TASK GOAL =>
Answer these from the Kulstad biography below:
(a) In what year did Kulstad take over the family farm?
(b) Which local savings bank hired him as treasurer, and in what year?
(c) In which parliamentary election did he not field?

PASSAGE =>
╔══

= Nils M. Kulstad =

Norwegian politician

Nils Jørgen August Mikalsen Kulstad (15 January 1866 – 17 December 1947) was a Norwegian farmer, savings bank director and politician for the Liberal Party.

He was born at Kulstad in Vefsn Municipality as a son of farmers, Michal Nasen Kulstad (1833–1887) and Oline Marie Olsdatter (1843–1869). He was a grandson of politician Nils I. Kulstad. He attended school until 1882, and started working at the family farm which he took over in 1887. Between 1881 and 1897 he spent the winters fishing outside of Lofoten. After serving as board member since 1893, Kulstad was also hired as treasurer of the local savings bank Vefsn Sparebank in 1904. Between 1924 and 1936 he was the bank's chief executive.

He served as a member of the municipal council of Vefsn Municipality for several terms, last in 1928. He served as mayor in 1895, 1896, 1902, 1903 and 1904. He also chaired the school board and served as public trustee. In the parliamentary elections of 1900 and 1903 he served as an elector. He was later elected to the Parliament of Norway from Nordre Helgeland in 1909, 1912 and 1918 and (after a constituency reform) from Nordland in 1921. He did not field in the 1915 election.

╚══

RECORD EXCERPTS =>
╔══

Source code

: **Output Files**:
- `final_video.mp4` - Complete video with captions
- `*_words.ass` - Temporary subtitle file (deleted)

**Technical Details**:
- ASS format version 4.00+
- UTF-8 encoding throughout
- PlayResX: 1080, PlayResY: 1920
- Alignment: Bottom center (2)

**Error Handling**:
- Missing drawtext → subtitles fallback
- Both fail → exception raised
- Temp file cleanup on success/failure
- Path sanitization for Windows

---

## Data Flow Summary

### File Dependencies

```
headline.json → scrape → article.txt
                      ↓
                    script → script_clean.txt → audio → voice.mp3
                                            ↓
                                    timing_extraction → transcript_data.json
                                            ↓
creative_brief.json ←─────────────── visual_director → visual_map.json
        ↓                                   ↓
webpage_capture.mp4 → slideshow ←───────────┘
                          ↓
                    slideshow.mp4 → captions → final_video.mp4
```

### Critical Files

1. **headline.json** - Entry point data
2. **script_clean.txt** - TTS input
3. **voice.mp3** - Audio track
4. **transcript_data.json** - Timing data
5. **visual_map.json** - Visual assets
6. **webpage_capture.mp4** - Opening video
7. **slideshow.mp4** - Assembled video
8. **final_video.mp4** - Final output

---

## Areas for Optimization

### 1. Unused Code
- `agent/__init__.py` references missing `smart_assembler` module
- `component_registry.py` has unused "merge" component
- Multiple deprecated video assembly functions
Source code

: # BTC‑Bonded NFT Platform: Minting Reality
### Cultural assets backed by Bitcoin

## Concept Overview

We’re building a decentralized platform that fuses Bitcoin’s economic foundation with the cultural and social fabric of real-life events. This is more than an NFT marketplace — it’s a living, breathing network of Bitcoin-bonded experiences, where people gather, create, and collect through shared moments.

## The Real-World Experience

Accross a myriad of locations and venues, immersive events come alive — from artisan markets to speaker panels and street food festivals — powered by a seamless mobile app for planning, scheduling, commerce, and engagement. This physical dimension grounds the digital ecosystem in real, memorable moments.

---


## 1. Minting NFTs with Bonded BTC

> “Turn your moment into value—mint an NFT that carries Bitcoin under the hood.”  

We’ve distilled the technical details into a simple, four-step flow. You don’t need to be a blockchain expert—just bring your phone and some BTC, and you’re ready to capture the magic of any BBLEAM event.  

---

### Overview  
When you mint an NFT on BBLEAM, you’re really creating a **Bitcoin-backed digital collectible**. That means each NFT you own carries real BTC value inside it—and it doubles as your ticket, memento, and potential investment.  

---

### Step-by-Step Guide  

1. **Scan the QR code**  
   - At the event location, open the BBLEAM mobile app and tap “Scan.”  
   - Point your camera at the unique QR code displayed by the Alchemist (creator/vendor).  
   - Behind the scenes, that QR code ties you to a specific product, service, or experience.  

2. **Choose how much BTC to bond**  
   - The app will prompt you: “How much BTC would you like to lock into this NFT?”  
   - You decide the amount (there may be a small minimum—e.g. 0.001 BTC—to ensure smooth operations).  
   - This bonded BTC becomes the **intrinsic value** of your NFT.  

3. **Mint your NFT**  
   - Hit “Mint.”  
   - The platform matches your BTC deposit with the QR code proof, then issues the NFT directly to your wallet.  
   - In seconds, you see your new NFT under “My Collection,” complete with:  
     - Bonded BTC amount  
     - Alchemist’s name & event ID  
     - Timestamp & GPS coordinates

╚══

WRITTEN RESPONSE =>
(a) 1887
(b) Vefsn Sparebank, in 1904
(c) The 1915 election